Olívio Dutra (1999-2002)
- No início da gestão, o governo fez a primeira das três tentativas de elevar o ICMS. Em 1999, a proposta era aumentar a alíquota de bebidas alcoólicas, cigarros e combustíveis (exceto óleo diesel) e energia de 25% para 28%. Refrigerantes subiriam de 18% para 21% e telecomunicações, de 25% para 30%. A intenção era cumprir promessa de aumento ao funcionalismo. Assembleia derrotou o projeto por 39 a 14.
- Em 2000, Olívio fez a segunda tentativa. O conceito proposto era de mudança na matriz tributária. Com isso, previa elevação de alíquotas em alguns casos, mas redução de ICMS para outros. Aumentaria a carga sobre comunicações (de 25% para 30%), gasolina, álcool, energia residencial acima de 300 kwh por mês, cigarros, cervejas ( 25% para 28%) e refrigerantes (18% para 21%). Por outro lado, teriam menores alíquotas papel higiênico ( 17% para 12%), mel, vinagre e hortaliças, extrato de tomate e hortaliças ( 17% para 7%), bolachas e biscoitos ( 12% para 7%). Também teriam outros benefícios fiscais carnes, leite em pó, queijo, arroz, soja, máquinas agrícolas e móveis
- No ano seguinte, nova tentativa frustrada.
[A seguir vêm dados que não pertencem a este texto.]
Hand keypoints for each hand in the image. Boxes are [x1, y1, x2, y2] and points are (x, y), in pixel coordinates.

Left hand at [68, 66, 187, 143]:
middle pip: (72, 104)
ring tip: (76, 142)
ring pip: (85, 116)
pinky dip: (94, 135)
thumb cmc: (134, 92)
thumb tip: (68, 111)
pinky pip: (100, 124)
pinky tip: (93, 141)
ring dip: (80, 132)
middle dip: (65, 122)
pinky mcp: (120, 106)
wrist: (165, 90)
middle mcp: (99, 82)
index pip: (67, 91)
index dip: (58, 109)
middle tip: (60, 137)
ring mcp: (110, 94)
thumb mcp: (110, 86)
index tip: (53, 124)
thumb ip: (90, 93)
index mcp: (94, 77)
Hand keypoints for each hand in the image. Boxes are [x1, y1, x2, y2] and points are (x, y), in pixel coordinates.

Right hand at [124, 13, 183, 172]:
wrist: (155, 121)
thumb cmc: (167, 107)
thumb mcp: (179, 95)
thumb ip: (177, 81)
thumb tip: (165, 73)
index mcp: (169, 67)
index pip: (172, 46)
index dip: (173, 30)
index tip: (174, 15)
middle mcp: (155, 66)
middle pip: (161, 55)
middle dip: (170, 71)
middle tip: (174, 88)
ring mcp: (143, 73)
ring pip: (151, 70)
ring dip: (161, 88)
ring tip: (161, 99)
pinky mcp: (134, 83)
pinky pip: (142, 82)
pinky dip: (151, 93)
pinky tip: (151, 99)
Desta vez, a iniciativa recebeu o nome de Programa de Incentivo ao Crescimento (PIC), mas foi rejeitado por 32 votos contrários, 21 a favor e uma abstenção. Para tentar obter a aprovação, o governo chegou a desistir do aumento de um ponto percentual sobre a alíquota do ICMS dos cigarros e refrigerantes, mantendo a majoração do imposto sobre os serviços telefônicos e a cerveja. Cerca de 40 produtos da agropecuária teriam o índice tributário reduzido.
Germano Rigotto (2003-2006)
- Com maior apoio na Assembleia, Germano Rigotto conseguiu em março de 2005 subir a alíquota de ICMS de 25% para 30% da telefonia fixa, celular e de energia (para consumidores residenciais e comerciais acima de 50 quilowatts/hora. No caso de gasolina e álcool, de 25% para 29%, com a alíquota caindo para 28% no ano seguinte. Nos oito meses que vigorariam as novas alíquotas, o cálculo era arrecadar R$ 250 milhões a mais.
Yeda Crusius (2007-2010)
- O governo tentou sem sucesso elevar a alíquota básica de ICMS de 17% para 18% em 2007. Gasolina e álcool subiriam de 25% para 30%, diesel de 12% para 13%, GNV de 12% para 18%, telefonia e energia elétrica de 25% para 30% (para consumo acima de 50 kWh), refrigerantes (de 18% para 21%). O impacto calculado em 2008 seria de R$ 959 milhões.
Tarso Genro (2011-2014)
- Exceção, Tarso Genro não elevou alíquotas de ICMS e preferiu enfrentar a crise financeira aumentando os saques de depósitos judiciais.